Apparently, the title “University Capital of North America” is one worth tussling over. So far, a three-way international wresting match for bragging rights has developed among Boston, Montreal, and now Worcester.

It all started in January, when The Chronicle of Higher Education reported on a study by Montreal’s McGill University. Conveniently, the study found that Montreal, not Boston, was the capital of academe. Of the 30 largest metropolitan areas in North America, the study said, Montreal had more college students per 100 residents than did the next closest city, Boston–4.38 compared with 4.37. A mere 0.01 of a percentage point separated Montreal from the intellectual also-ran status now conferred on Boston.

To come up with that fateful number, McGill’s planning office divided the 145,798 university students in the Montreal area by the metropolitan population of 3.3 million.

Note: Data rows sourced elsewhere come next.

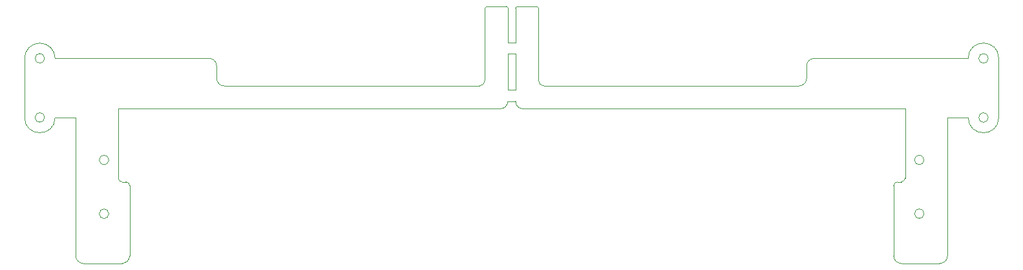
<source format=gbr>
%TF.GenerationSoftware,KiCad,Pcbnew,9.0.6-rc2*%
%TF.CreationDate,2025-12-12T00:50:13-08:00*%
%TF.ProjectId,FPC_Trigger_Board,4650435f-5472-4696-9767-65725f426f61,rev?*%
%TF.SameCoordinates,Original*%
%TF.FileFunction,Profile,NP*%
%FSLAX46Y46*%
G04 Gerber Fmt 4.6, Leading zero omitted, Abs format (unit mm)*
G04 Created by KiCad (PCBNEW 9.0.6-rc2) date 2025-12-12 00:50:13*
%MOMM*%
%LPD*%
G01*
G04 APERTURE LIST*
%TA.AperFunction,Profile*%
%ADD10C,0.050000*%
%TD*%
G04 APERTURE END LIST*
D10*
X165910102Y-157733349D02*
G75*
G02*
X164660100Y-157733349I-625001J0D01*
G01*
X164660100Y-157733349D02*
G75*
G02*
X165910102Y-157733349I625001J0D01*
G01*
X257330501Y-139986651D02*
G75*
G02*
X256330501Y-140986701I-1000001J-49D01*
G01*
X281128502Y-145117649D02*
G75*
G02*
X279878500Y-145117649I-625001J0D01*
G01*
X279878500Y-145117649D02*
G75*
G02*
X281128502Y-145117649I625001J0D01*
G01*
X219187500Y-135271750D02*
X219187501Y-134557250D01*
X222937501Y-140986649D02*
G75*
G02*
X222187551Y-140236650I-1J749949D01*
G01*
X256330501Y-140986647D02*
X222937501Y-140986649D01*
X157496500Y-145117649D02*
G75*
G02*
X156246500Y-145117649I-625000J0D01*
G01*
X156246500Y-145117649D02*
G75*
G02*
X157496500Y-145117649I625000J0D01*
G01*
X162574001Y-164241649D02*
G75*
G02*
X161573951Y-163241650I-1J1000049D01*
G01*
X272714899Y-157733348D02*
G75*
G02*
X271464899Y-157733348I-625000J0D01*
G01*
X271464899Y-157733348D02*
G75*
G02*
X272714899Y-157733348I625000J0D01*
G01*
X181044500Y-140986649D02*
G75*
G02*
X180044451Y-139986651I0J1000049D01*
G01*
X168643001Y-163241650D02*
G75*
G02*
X167643000Y-164241601I-1000001J50D01*
G01*
X168643001Y-163241650D02*
X168643000Y-154055150D01*
X219187499Y-136771752D02*
X218187500Y-136771752D01*
X269731999Y-164241650D02*
G75*
G02*
X268731950Y-163241650I1J1000050D01*
G01*
X272714902Y-150683549D02*
G75*
G02*
X271464900Y-150683549I-625001J0D01*
G01*
X271464900Y-150683549D02*
G75*
G02*
X272714902Y-150683549I625001J0D01*
G01*
X220187499Y-143986251D02*
X270232000Y-143986251D01*
X278503500Y-137367649D02*
G75*
G02*
X282503502Y-137367649I2000001J-1D01*
G01*
X215187501Y-140236650D02*
G75*
G02*
X214437501Y-140986701I-750001J-50D01*
G01*
X257330501Y-138367651D02*
X257330501Y-139986651D01*
X179044498Y-137367650D02*
X158871501Y-137367650D01*
X275801000Y-163241649D02*
G75*
G02*
X274801000Y-164241600I-1000000J49D01*
G01*
X275801000Y-145117648D02*
X278503500Y-145117649D01*
X179044498Y-137367650D02*
G75*
G02*
X180044450Y-138367651I2J-999950D01*
G01*
X218187501Y-142986251D02*
G75*
G02*
X217187501Y-143986201I-1000001J51D01*
G01*
X168143001Y-153555149D02*
X167643000Y-153555149D01*
X215187499Y-134557251D02*
X215187501Y-140236650D01*
X220187499Y-143986251D02*
G75*
G02*
X219187449Y-142986251I1J1000051D01*
G01*
X158871499Y-145117648D02*
G75*
G02*
X154871501Y-145117649I-1999999J48D01*
G01*
X282503500Y-145117649D02*
G75*
G02*
X278503500Y-145117649I-2000000J0D01*
G01*
X162574001Y-164241649D02*
X167643000Y-164241651D01*
X154871500Y-137367652D02*
X154871501Y-145117649D01*
X268732001Y-154055150D02*
G75*
G02*
X269232001Y-153555101I499999J50D01*
G01*
X269731999Y-164241650D02*
X274801000Y-164241649D01*
X167143000Y-143986251D02*
X217187501Y-143986251D01*
X270232000Y-143986251D02*
X270231999Y-153055146D01*
X167643000Y-153555149D02*
G75*
G02*
X167142951Y-153055150I0J500049D01*
G01*
X218187501Y-142986251D02*
X219187500Y-142986251D01*
X214437499Y-140986648D02*
X181044500Y-140986649D01*
X257330501Y-138367651D02*
G75*
G02*
X258330497Y-137367601I999999J51D01*
G01*
X275801000Y-163241649D02*
X275801000Y-145117648D01*
X282503500Y-145117649D02*
X282503501Y-137367649D01*
X281128500Y-137367650D02*
G75*
G02*
X279878502Y-137367650I-624999J0D01*
G01*
X279878502Y-137367650D02*
G75*
G02*
X281128500Y-137367650I624999J0D01*
G01*
X167143000Y-153055150D02*
X167143000Y-143986251D01*
X168143001Y-153555149D02*
G75*
G02*
X168642951Y-154055150I-1J-499951D01*
G01*
X165910099Y-150683549D02*
G75*
G02*
X164660101Y-150683549I-624999J0D01*
G01*
X164660101Y-150683549D02*
G75*
G02*
X165910099Y-150683549I624999J0D01*
G01*
X157496500Y-137367649D02*
G75*
G02*
X156246500Y-137367649I-625000J0D01*
G01*
X156246500Y-137367649D02*
G75*
G02*
X157496500Y-137367649I625000J0D01*
G01*
X219187499Y-136771752D02*
X219187500Y-141486251D01*
X218187501Y-135271750D02*
X218187499Y-134557251D01*
X218187500Y-141486251D02*
X218187500Y-136771752D01*
X222187500Y-140236650D02*
X222187502Y-134557250D01*
X218187500Y-141486251D02*
X219187500Y-141486251D01*
X270231999Y-153055146D02*
G75*
G02*
X269731997Y-153555199I-499999J-54D01*
G01*
X154871500Y-137367652D02*
G75*
G02*
X158871500Y-137367650I2000000J52D01*
G01*
X268732001Y-154055150D02*
X268732000Y-163241650D01*
X278503500Y-137367649D02*
X258330497Y-137367648D01*
X180044500Y-139986651D02*
X180044500Y-138367651D01*
X269731997Y-153555148D02*
X269232001Y-153555148D01*
X158871499Y-145117648D02*
X161574001Y-145117649D01*
X218187501Y-135271750D02*
X219187500Y-135271750D01*
X161574001Y-145117649D02*
X161574001Y-163241650D01*
%TO.C,J2*%
X215187499Y-134557251D02*
X215187499Y-130757251D01*
X215387499Y-130557251D02*
X217987499Y-130557251D01*
X218187499Y-130757251D02*
X218187499Y-134557251D01*
X215187499Y-130757251D02*
G75*
G02*
X215387499Y-130557251I200000J0D01*
G01*
X217987499Y-130557251D02*
G75*
G02*
X218187499Y-130757251I0J-200000D01*
G01*
%TO.C,J1*%
X219187501Y-134557250D02*
X219187501Y-130757250D01*
X219387501Y-130557250D02*
X221987501Y-130557250D01*
X222187501Y-130757250D02*
X222187501Y-134557250D01*
X219187501Y-130757250D02*
G75*
G02*
X219387501Y-130557250I200000J0D01*
G01*
X221987501Y-130557250D02*
G75*
G02*
X222187501Y-130757250I0J-200000D01*
G01*
%TD*%
M02*

</source>
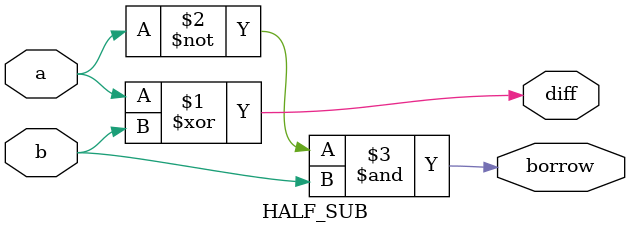
<source format=v>
module HALF_SUB(
    input  wire a, b,         // Inputs
    output wire diff, borrow  // Outputs
);

    // Logic equations
    assign diff   = a ^ b;     // XOR for difference
    assign borrow = ~a & b;    // Borrow when a < b

endmodule
</source>
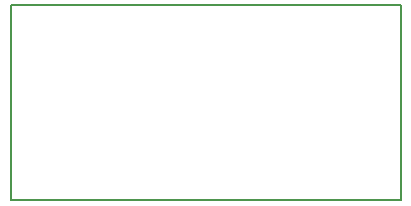
<source format=gm1>
G04 #@! TF.GenerationSoftware,KiCad,Pcbnew,8.0.9-8.0.9-0~ubuntu24.04.1*
G04 #@! TF.CreationDate,2025-04-08T01:43:19+09:30*
G04 #@! TF.ProjectId,qspi-pmod-adapter,71737069-2d70-46d6-9f64-2d6164617074,rev?*
G04 #@! TF.SameCoordinates,Original*
G04 #@! TF.FileFunction,Profile,NP*
%FSLAX46Y46*%
G04 Gerber Fmt 4.6, Leading zero omitted, Abs format (unit mm)*
G04 Created by KiCad (PCBNEW 8.0.9-8.0.9-0~ubuntu24.04.1) date 2025-04-08 01:43:19*
%MOMM*%
%LPD*%
G01*
G04 APERTURE LIST*
G04 #@! TA.AperFunction,Profile*
%ADD10C,0.150000*%
G04 #@! TD*
G04 APERTURE END LIST*
D10*
X98552000Y-67945000D02*
X131572000Y-67945000D01*
X131572000Y-84455000D01*
X98552000Y-84455000D01*
X98552000Y-67945000D01*
M02*

</source>
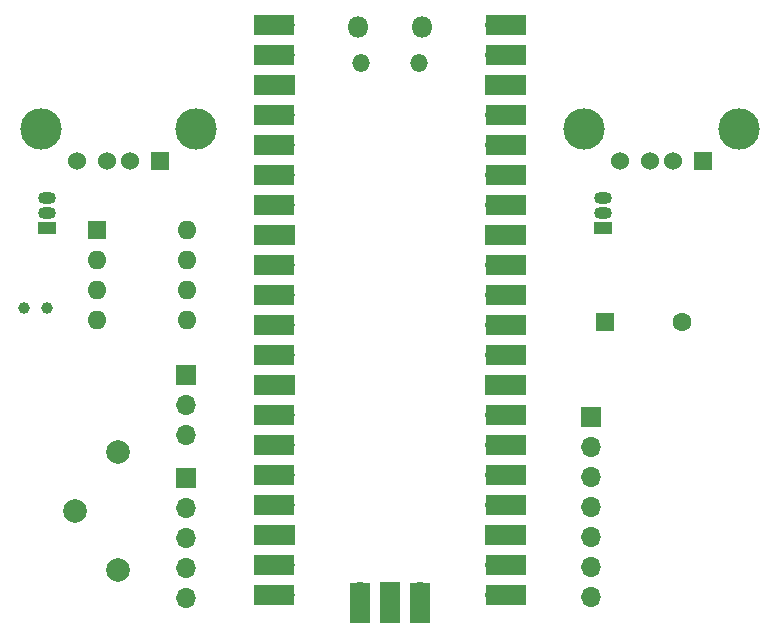
<source format=gbr>
G04 #@! TF.GenerationSoftware,KiCad,Pcbnew,7.0.7-2.fc38*
G04 #@! TF.CreationDate,2023-10-09T12:01:20+01:00*
G04 #@! TF.ProjectId,Main_PCB,4d61696e-5f50-4434-922e-6b696361645f,rev?*
G04 #@! TF.SameCoordinates,Original*
G04 #@! TF.FileFunction,Soldermask,Top*
G04 #@! TF.FilePolarity,Negative*
%FSLAX46Y46*%
G04 Gerber Fmt 4.6, Leading zero omitted, Abs format (unit mm)*
G04 Created by KiCad (PCBNEW 7.0.7-2.fc38) date 2023-10-09 12:01:20*
%MOMM*%
%LPD*%
G01*
G04 APERTURE LIST*
%ADD10R,1.524000X1.524000*%
%ADD11C,1.524000*%
%ADD12C,3.500000*%
%ADD13C,1.000000*%
%ADD14R,1.600000X1.600000*%
%ADD15C,1.600000*%
%ADD16O,1.600000X1.600000*%
%ADD17R,1.700000X1.700000*%
%ADD18O,1.700000X1.700000*%
%ADD19O,1.500000X1.500000*%
%ADD20O,1.800000X1.800000*%
%ADD21R,3.500000X1.700000*%
%ADD22R,1.700000X3.500000*%
%ADD23C,2.000000*%
%ADD24R,1.500000X1.050000*%
%ADD25O,1.500000X1.050000*%
G04 APERTURE END LIST*
D10*
G04 #@! TO.C,J4*
X123500000Y-57362500D03*
D11*
X121000000Y-57362500D03*
X119000000Y-57362500D03*
X116500000Y-57362500D03*
D12*
X126570000Y-54652500D03*
X113430000Y-54652500D03*
G04 #@! TD*
D13*
G04 #@! TO.C,Y1*
X112050000Y-69817742D03*
X113950000Y-69817742D03*
G04 #@! TD*
D14*
G04 #@! TO.C,BZ1*
X161200000Y-71000000D03*
D15*
X167700000Y-71000000D03*
G04 #@! TD*
D14*
G04 #@! TO.C,U2*
X118200000Y-63200000D03*
D16*
X118200000Y-65740000D03*
X118200000Y-68280000D03*
X118200000Y-70820000D03*
X125820000Y-70820000D03*
X125820000Y-68280000D03*
X125820000Y-65740000D03*
X125820000Y-63200000D03*
G04 #@! TD*
D17*
G04 #@! TO.C,J3*
X125730000Y-84175000D03*
D18*
X125730000Y-86715000D03*
X125730000Y-89255000D03*
X125730000Y-91795000D03*
X125730000Y-94335000D03*
G04 #@! TD*
D19*
G04 #@! TO.C,U1*
X140575000Y-49030000D03*
D20*
X145725000Y-46000000D03*
X140275000Y-46000000D03*
D19*
X145425000Y-49030000D03*
D21*
X133210000Y-45870000D03*
D18*
X134110000Y-45870000D03*
D21*
X133210000Y-48410000D03*
D18*
X134110000Y-48410000D03*
D17*
X134110000Y-50950000D03*
D21*
X133210000Y-50950000D03*
X133210000Y-53490000D03*
D18*
X134110000Y-53490000D03*
D21*
X133210000Y-56030000D03*
D18*
X134110000Y-56030000D03*
X134110000Y-58570000D03*
D21*
X133210000Y-58570000D03*
X133210000Y-61110000D03*
D18*
X134110000Y-61110000D03*
D17*
X134110000Y-63650000D03*
D21*
X133210000Y-63650000D03*
D18*
X134110000Y-66190000D03*
D21*
X133210000Y-66190000D03*
X133210000Y-68730000D03*
D18*
X134110000Y-68730000D03*
X134110000Y-71270000D03*
D21*
X133210000Y-71270000D03*
X133210000Y-73810000D03*
D18*
X134110000Y-73810000D03*
D17*
X134110000Y-76350000D03*
D21*
X133210000Y-76350000D03*
D18*
X134110000Y-78890000D03*
D21*
X133210000Y-78890000D03*
X133210000Y-81430000D03*
D18*
X134110000Y-81430000D03*
D21*
X133210000Y-83970000D03*
D18*
X134110000Y-83970000D03*
X134110000Y-86510000D03*
D21*
X133210000Y-86510000D03*
X133210000Y-89050000D03*
D17*
X134110000Y-89050000D03*
D18*
X134110000Y-91590000D03*
D21*
X133210000Y-91590000D03*
D18*
X134110000Y-94130000D03*
D21*
X133210000Y-94130000D03*
D18*
X151890000Y-94130000D03*
D21*
X152790000Y-94130000D03*
X152790000Y-91590000D03*
D18*
X151890000Y-91590000D03*
D21*
X152790000Y-89050000D03*
D17*
X151890000Y-89050000D03*
D21*
X152790000Y-86510000D03*
D18*
X151890000Y-86510000D03*
D21*
X152790000Y-83970000D03*
D18*
X151890000Y-83970000D03*
D21*
X152790000Y-81430000D03*
D18*
X151890000Y-81430000D03*
D21*
X152790000Y-78890000D03*
D18*
X151890000Y-78890000D03*
D17*
X151890000Y-76350000D03*
D21*
X152790000Y-76350000D03*
D18*
X151890000Y-73810000D03*
D21*
X152790000Y-73810000D03*
X152790000Y-71270000D03*
D18*
X151890000Y-71270000D03*
X151890000Y-68730000D03*
D21*
X152790000Y-68730000D03*
X152790000Y-66190000D03*
D18*
X151890000Y-66190000D03*
D17*
X151890000Y-63650000D03*
D21*
X152790000Y-63650000D03*
X152790000Y-61110000D03*
D18*
X151890000Y-61110000D03*
X151890000Y-58570000D03*
D21*
X152790000Y-58570000D03*
X152790000Y-56030000D03*
D18*
X151890000Y-56030000D03*
X151890000Y-53490000D03*
D21*
X152790000Y-53490000D03*
X152790000Y-50950000D03*
D17*
X151890000Y-50950000D03*
D18*
X151890000Y-48410000D03*
D21*
X152790000Y-48410000D03*
D18*
X151890000Y-45870000D03*
D21*
X152790000Y-45870000D03*
D18*
X140460000Y-93900000D03*
D22*
X140460000Y-94800000D03*
X143000000Y-94800000D03*
D17*
X143000000Y-93900000D03*
D18*
X145540000Y-93900000D03*
D22*
X145540000Y-94800000D03*
G04 #@! TD*
D23*
G04 #@! TO.C,BT1*
X120000000Y-92000000D03*
X120000000Y-82000000D03*
X116300000Y-87000000D03*
G04 #@! TD*
D10*
G04 #@! TO.C,J5*
X169500000Y-57362500D03*
D11*
X167000000Y-57362500D03*
X165000000Y-57362500D03*
X162500000Y-57362500D03*
D12*
X159430000Y-54652500D03*
X172570000Y-54652500D03*
G04 #@! TD*
D24*
G04 #@! TO.C,Q1*
X114000000Y-63000000D03*
D25*
X114000000Y-61730000D03*
X114000000Y-60460000D03*
G04 #@! TD*
D17*
G04 #@! TO.C,J1*
X125730000Y-75475000D03*
D18*
X125730000Y-78015000D03*
X125730000Y-80555000D03*
G04 #@! TD*
D17*
G04 #@! TO.C,J2*
X160020000Y-79047500D03*
D18*
X160020000Y-81587500D03*
X160020000Y-84127500D03*
X160020000Y-86667500D03*
X160020000Y-89207500D03*
X160020000Y-91747500D03*
X160020000Y-94287500D03*
G04 #@! TD*
D24*
G04 #@! TO.C,Q2*
X161000000Y-63000000D03*
D25*
X161000000Y-61730000D03*
X161000000Y-60460000D03*
G04 #@! TD*
M02*

</source>
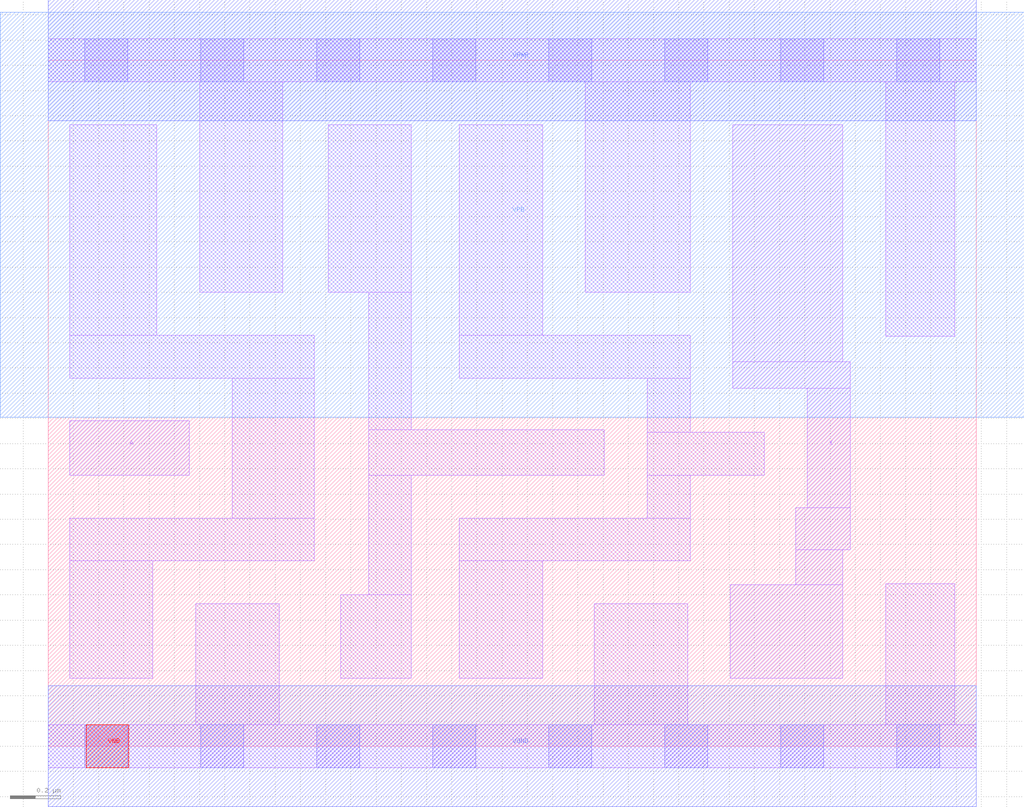
<source format=lef>
# Copyright 2020 The SkyWater PDK Authors
#
# Licensed under the Apache License, Version 2.0 (the "License");
# you may not use this file except in compliance with the License.
# You may obtain a copy of the License at
#
#     https://www.apache.org/licenses/LICENSE-2.0
#
# Unless required by applicable law or agreed to in writing, software
# distributed under the License is distributed on an "AS IS" BASIS,
# WITHOUT WARRANTIES OR CONDITIONS OF ANY KIND, either express or implied.
# See the License for the specific language governing permissions and
# limitations under the License.
#
# SPDX-License-Identifier: Apache-2.0

VERSION 5.7 ;
  NOWIREEXTENSIONATPIN ON ;
  DIVIDERCHAR "/" ;
  BUSBITCHARS "[]" ;
MACRO sky130_fd_sc_hd__clkdlybuf4s18_2
  CLASS CORE ;
  FOREIGN sky130_fd_sc_hd__clkdlybuf4s18_2 ;
  ORIGIN  0.000000  0.000000 ;
  SIZE  3.680000 BY  2.720000 ;
  SYMMETRY X Y R90 ;
  SITE unithd ;
  PIN A
    ANTENNAGATEAREA  0.213000 ;
    DIRECTION INPUT ;
    USE SIGNAL ;
    PORT
      LAYER li1 ;
        RECT 0.085000 1.075000 0.560000 1.290000 ;
    END
  END A
  PIN VNB
    PORT
      LAYER pwell ;
        RECT 0.150000 -0.085000 0.320000 0.085000 ;
    END
  END VNB
  PIN VPB
    PORT
      LAYER nwell ;
        RECT -0.190000 1.305000 3.870000 2.910000 ;
    END
  END VPB
  PIN X
    ANTENNADIFFAREA  0.397600 ;
    DIRECTION OUTPUT ;
    USE SIGNAL ;
    PORT
      LAYER li1 ;
        RECT 2.705000 0.270000 3.150000 0.640000 ;
        RECT 2.715000 1.420000 3.180000 1.525000 ;
        RECT 2.715000 1.525000 3.150000 2.465000 ;
        RECT 2.965000 0.640000 3.150000 0.780000 ;
        RECT 2.965000 0.780000 3.180000 0.945000 ;
        RECT 3.010000 0.945000 3.180000 1.420000 ;
    END
  END X
  PIN VGND
    DIRECTION INOUT ;
    SHAPE ABUTMENT ;
    USE GROUND ;
    PORT
      LAYER met1 ;
        RECT 0.000000 -0.240000 3.680000 0.240000 ;
    END
  END VGND
  PIN VPWR
    DIRECTION INOUT ;
    SHAPE ABUTMENT ;
    USE POWER ;
    PORT
      LAYER met1 ;
        RECT 0.000000 2.480000 3.680000 2.960000 ;
    END
  END VPWR
  OBS
    LAYER li1 ;
      RECT 0.000000 -0.085000 3.680000 0.085000 ;
      RECT 0.000000  2.635000 3.680000 2.805000 ;
      RECT 0.085000  0.270000 0.415000 0.735000 ;
      RECT 0.085000  0.735000 1.055000 0.905000 ;
      RECT 0.085000  1.460000 1.055000 1.630000 ;
      RECT 0.085000  1.630000 0.430000 2.465000 ;
      RECT 0.585000  0.085000 0.915000 0.565000 ;
      RECT 0.600000  1.800000 0.930000 2.635000 ;
      RECT 0.730000  0.905000 1.055000 1.460000 ;
      RECT 1.110000  1.800000 1.440000 2.465000 ;
      RECT 1.160000  0.270000 1.440000 0.600000 ;
      RECT 1.270000  0.600000 1.440000 1.075000 ;
      RECT 1.270000  1.075000 2.205000 1.255000 ;
      RECT 1.270000  1.255000 1.440000 1.800000 ;
      RECT 1.630000  0.270000 1.960000 0.735000 ;
      RECT 1.630000  0.735000 2.545000 0.905000 ;
      RECT 1.630000  1.460000 2.545000 1.630000 ;
      RECT 1.630000  1.630000 1.960000 2.465000 ;
      RECT 2.130000  1.800000 2.545000 2.635000 ;
      RECT 2.165000  0.085000 2.535000 0.565000 ;
      RECT 2.375000  0.905000 2.545000 1.075000 ;
      RECT 2.375000  1.075000 2.840000 1.245000 ;
      RECT 2.375000  1.245000 2.545000 1.460000 ;
      RECT 3.320000  0.085000 3.595000 0.645000 ;
      RECT 3.320000  1.625000 3.595000 2.635000 ;
    LAYER mcon ;
      RECT 0.145000 -0.085000 0.315000 0.085000 ;
      RECT 0.145000  2.635000 0.315000 2.805000 ;
      RECT 0.605000 -0.085000 0.775000 0.085000 ;
      RECT 0.605000  2.635000 0.775000 2.805000 ;
      RECT 1.065000 -0.085000 1.235000 0.085000 ;
      RECT 1.065000  2.635000 1.235000 2.805000 ;
      RECT 1.525000 -0.085000 1.695000 0.085000 ;
      RECT 1.525000  2.635000 1.695000 2.805000 ;
      RECT 1.985000 -0.085000 2.155000 0.085000 ;
      RECT 1.985000  2.635000 2.155000 2.805000 ;
      RECT 2.445000 -0.085000 2.615000 0.085000 ;
      RECT 2.445000  2.635000 2.615000 2.805000 ;
      RECT 2.905000 -0.085000 3.075000 0.085000 ;
      RECT 2.905000  2.635000 3.075000 2.805000 ;
      RECT 3.365000 -0.085000 3.535000 0.085000 ;
      RECT 3.365000  2.635000 3.535000 2.805000 ;
  END
END sky130_fd_sc_hd__clkdlybuf4s18_2
END LIBRARY

</source>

In comparison, the Boston metropolitan statistical area–defined by the US Census Bureau to be virtually all of eastern Massachusetts, including Boston, Worcester, and Lawrence–has 243,035 college students among its 5.56 million residents.

Worcester challenges Boston, Montreal for academic title

John Hoy, president of the Boston-based New England Board of Higher Education, did not dispute the McGill numbers, but neither did he take the usurpation lying down. Hoy told CommonWealth that Montreal is a “great city,” but Boston’s academic research and development would “wipe them right off the map.”

Then Worcester’s ivory-tower types weighed in. When Fred Baus, executive director of the Colleges of Worcester Consortium, started getting calls about the Chronicle article from his member institutions, he did some math of his own. Lo and behold, he found that with nine colleges in 162,000-resident Worcester, there were about 15 college students per 100 residents in his burg. That puts Worcester in an intellectual stratosphere all its own.

Higher education in central Massachusetts is a force to be reckoned with, as “an economic entity as well as a developer of intellectual capital,” says Baus. And in this three-way race for scholarly recognition, he sees no reason for Worcester to finish out of the money.

“We’re helping Boston come in second,” Baus notes. “Why shouldn’t we go on our own and be first?”